╭──

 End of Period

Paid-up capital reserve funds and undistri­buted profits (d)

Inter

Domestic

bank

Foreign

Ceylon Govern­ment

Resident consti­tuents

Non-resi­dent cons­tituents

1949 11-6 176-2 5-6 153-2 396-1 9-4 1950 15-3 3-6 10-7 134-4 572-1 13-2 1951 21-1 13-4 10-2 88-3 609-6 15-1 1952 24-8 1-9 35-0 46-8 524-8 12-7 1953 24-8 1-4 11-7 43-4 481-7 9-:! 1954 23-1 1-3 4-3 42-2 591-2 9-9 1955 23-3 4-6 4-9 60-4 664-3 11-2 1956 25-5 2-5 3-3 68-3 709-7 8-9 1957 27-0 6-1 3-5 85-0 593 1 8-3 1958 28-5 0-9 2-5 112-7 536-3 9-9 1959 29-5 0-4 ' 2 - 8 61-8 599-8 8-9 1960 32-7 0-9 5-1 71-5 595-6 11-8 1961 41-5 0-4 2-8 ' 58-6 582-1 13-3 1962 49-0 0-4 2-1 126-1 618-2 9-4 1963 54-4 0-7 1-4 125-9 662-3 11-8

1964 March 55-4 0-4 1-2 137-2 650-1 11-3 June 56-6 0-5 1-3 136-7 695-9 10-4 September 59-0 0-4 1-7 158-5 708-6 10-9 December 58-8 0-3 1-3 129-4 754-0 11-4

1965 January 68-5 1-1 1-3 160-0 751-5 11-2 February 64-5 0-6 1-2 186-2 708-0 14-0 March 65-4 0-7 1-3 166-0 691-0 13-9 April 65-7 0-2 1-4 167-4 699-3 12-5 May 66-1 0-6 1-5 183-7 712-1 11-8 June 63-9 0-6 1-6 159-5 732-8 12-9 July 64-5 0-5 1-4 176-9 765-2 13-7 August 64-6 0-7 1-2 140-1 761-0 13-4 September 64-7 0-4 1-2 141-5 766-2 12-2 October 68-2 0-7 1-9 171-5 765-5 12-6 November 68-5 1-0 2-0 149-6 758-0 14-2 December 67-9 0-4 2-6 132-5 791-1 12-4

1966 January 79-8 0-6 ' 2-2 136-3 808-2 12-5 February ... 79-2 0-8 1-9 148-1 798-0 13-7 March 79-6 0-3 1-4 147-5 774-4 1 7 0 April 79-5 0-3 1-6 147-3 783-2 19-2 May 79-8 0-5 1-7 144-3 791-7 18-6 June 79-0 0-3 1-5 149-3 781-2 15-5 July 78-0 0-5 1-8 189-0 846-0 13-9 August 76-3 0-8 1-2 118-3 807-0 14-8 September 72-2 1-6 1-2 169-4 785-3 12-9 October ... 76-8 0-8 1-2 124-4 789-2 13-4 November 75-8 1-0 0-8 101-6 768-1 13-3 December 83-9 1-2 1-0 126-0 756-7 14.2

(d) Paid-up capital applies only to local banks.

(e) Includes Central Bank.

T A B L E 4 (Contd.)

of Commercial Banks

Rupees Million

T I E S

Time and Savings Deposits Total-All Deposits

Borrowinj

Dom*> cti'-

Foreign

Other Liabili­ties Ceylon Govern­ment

╰──
╭──

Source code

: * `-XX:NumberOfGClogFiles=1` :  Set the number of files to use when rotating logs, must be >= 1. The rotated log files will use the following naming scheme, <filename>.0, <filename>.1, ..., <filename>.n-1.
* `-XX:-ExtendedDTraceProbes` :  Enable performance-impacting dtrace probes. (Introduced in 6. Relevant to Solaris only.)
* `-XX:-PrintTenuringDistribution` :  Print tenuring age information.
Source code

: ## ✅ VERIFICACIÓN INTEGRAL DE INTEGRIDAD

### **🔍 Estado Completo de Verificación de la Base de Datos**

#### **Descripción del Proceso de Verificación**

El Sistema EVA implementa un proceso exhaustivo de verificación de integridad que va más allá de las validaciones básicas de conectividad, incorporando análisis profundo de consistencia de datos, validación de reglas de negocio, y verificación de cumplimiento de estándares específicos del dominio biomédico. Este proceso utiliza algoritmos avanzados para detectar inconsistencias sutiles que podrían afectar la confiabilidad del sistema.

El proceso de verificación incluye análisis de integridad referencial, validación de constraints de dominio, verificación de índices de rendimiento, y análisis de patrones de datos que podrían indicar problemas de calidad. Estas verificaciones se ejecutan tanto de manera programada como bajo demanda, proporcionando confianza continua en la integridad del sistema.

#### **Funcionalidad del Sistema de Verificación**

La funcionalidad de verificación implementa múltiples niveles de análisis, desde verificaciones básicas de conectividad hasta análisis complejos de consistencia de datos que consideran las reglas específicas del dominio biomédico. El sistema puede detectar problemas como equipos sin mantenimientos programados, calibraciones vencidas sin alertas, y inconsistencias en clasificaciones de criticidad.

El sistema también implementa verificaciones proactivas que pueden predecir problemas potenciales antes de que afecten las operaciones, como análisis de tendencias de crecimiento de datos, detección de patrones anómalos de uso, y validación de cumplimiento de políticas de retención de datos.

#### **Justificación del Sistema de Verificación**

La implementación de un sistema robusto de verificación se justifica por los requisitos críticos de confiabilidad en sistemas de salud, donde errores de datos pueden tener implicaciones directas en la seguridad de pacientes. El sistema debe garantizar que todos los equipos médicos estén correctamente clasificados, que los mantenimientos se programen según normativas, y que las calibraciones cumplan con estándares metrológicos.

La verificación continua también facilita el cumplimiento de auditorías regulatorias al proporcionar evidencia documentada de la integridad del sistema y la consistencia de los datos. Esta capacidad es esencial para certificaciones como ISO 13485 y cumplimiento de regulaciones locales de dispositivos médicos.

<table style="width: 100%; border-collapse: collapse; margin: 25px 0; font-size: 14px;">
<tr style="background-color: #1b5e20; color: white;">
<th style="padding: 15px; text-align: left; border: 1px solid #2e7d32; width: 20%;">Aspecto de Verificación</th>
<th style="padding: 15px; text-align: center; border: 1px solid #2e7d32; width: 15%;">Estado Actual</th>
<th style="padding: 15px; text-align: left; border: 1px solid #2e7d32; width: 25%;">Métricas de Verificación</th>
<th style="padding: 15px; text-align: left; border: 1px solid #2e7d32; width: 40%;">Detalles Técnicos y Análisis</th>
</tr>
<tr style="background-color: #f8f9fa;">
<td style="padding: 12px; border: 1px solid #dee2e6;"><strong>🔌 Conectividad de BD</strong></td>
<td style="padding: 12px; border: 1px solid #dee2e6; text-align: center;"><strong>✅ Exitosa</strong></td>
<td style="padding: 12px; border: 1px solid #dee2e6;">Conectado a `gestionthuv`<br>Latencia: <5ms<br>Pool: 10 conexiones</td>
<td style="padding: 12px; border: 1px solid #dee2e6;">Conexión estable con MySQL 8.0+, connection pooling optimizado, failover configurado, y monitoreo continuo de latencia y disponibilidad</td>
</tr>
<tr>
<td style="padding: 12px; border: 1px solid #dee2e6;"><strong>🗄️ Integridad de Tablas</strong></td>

╰──

Could you repeat exactly the lines in the listing above from the one with "End of Period" down to the one with "1965 January 68-5"? Include both of those lines.

 End of Period

Paid-up capital reserve funds and undistri­buted profits (d)

Inter

Domestic

bank

Foreign

Ceylon Govern­ment

Resident consti­tuents

Non-resi­dent cons­tituents

1949 11-6 176-2 5-6 153-2 396-1 9-4 1950 15-3 3-6 10-7 134-4 572-1 13-2 1951 21-1 13-4 10-2 88-3 609-6 15-1 1952 24-8 1-9 35-0 46-8 524-8 12-7 1953 24-8 1-4 11-7 43-4 481-7 9-:! 1954 23-1 1-3 4-3 42-2 591-2 9-9 1955 23-3 4-6 4-9 60-4 664-3 11-2 1956 25-5 2-5 3-3 68-3 709-7 8-9 1957 27-0 6-1 3-5 85-0 593 1 8-3 1958 28-5 0-9 2-5 112-7 536-3 9-9 1959 29-5 0-4 ' 2 - 8 61-8 599-8 8-9 1960 32-7 0-9 5-1 71-5 595-6 11-8 1961 41-5 0-4 2-8 ' 58-6 582-1 13-3 1962 49-0 0-4 2-1 126-1 618-2 9-4 1963 54-4 0-7 1-4 125-9 662-3 11-8

1964 March 55-4 0-4 1-2 137-2 650-1 11-3 June 56-6 0-5 1-3 136-7 695-9 10-4 September 59-0 0-4 1-7 158-5 708-6 10-9 December 58-8 0-3 1-3 129-4 754-0 11-4

1965 January 68-5 1-1 1-3 160-0 751-5 11-2 February 64-5 0-6 1-2 186-2 708-0 14-0 March 65-4 0-7 1-3 166-0 691-0 13-9 April 65-7 0-2 1-4 167-4 699-3 12-5 May 66-1 0-6 1-5 183-7 712-1 11-8 June 63-9 0-6 1-6 159-5 732-8 12-9 July 64-5 0-5 1-4 176-9 765-2 13-7 August 64-6 0-7 1-2 140-1 761-0 13-4 September 64-7 0-4 1-2 141-5 766-2 12-2 October 68-2 0-7 1-9 171-5 765-5 12-6 November 68-5 1-0 2-0 149-6 758-0 14-2 December 67-9 0-4 2-6 132-5 791-1 12-4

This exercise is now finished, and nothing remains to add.